───── Material for the task ─────

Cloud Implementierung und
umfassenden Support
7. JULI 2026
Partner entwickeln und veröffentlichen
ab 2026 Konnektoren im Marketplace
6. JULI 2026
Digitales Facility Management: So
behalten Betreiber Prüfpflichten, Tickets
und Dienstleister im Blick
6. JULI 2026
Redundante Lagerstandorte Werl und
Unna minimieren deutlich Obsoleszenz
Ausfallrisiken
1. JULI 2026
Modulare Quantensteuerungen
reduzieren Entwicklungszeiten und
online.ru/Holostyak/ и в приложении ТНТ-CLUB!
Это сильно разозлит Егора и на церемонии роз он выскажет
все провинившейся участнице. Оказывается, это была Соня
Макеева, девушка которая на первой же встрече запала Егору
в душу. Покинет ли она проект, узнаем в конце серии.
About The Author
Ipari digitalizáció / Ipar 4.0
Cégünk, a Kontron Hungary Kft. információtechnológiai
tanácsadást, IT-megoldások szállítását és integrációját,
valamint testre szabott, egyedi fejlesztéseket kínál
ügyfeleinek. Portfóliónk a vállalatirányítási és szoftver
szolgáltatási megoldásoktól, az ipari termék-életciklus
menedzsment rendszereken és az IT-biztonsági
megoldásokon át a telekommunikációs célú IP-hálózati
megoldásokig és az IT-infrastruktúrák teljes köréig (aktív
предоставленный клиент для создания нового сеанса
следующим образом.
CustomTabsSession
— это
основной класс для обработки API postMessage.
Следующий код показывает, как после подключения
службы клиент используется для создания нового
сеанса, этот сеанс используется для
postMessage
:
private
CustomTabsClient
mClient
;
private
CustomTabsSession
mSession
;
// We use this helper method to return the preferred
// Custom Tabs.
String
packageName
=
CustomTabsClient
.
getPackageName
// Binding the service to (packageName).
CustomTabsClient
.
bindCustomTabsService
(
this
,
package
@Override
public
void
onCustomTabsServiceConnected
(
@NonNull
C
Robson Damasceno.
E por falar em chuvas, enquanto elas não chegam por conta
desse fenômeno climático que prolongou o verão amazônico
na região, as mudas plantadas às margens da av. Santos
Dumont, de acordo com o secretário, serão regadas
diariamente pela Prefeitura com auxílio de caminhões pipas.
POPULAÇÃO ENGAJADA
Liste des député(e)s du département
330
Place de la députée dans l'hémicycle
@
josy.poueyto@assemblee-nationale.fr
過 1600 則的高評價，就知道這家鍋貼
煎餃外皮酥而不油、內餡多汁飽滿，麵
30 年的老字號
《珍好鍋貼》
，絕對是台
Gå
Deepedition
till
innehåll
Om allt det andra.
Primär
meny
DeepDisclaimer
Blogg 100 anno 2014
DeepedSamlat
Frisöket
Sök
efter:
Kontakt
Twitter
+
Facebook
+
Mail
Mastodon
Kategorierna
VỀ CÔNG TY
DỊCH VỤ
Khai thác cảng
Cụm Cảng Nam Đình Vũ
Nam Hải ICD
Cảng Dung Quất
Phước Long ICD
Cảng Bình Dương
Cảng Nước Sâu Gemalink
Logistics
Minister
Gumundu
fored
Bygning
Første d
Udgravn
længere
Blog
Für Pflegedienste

─────

Task instructions
Take the lines above from the first through the one containing "все провинившейся участнице." and reproduce them exactly; include nothing else.

Solution for this exercise
Cloud Implementierung und
umfassenden Support
7. JULI 2026
Partner entwickeln und veröffentlichen
ab 2026 Konnektoren im Marketplace
6. JULI 2026
Digitales Facility Management: So
behalten Betreiber Prüfpflichten, Tickets
und Dienstleister im Blick
6. JULI 2026
Redundante Lagerstandorte Werl und
Unna minimieren deutlich Obsoleszenz
Ausfallrisiken
1. JULI 2026
Modulare Quantensteuerungen
reduzieren Entwicklungszeiten und
online.ru/Holostyak/ и в приложении ТНТ-CLUB!
Это сильно разозлит Егора и на церемонии роз он выскажет
все провинившейся участнице. Оказывается, это была Соня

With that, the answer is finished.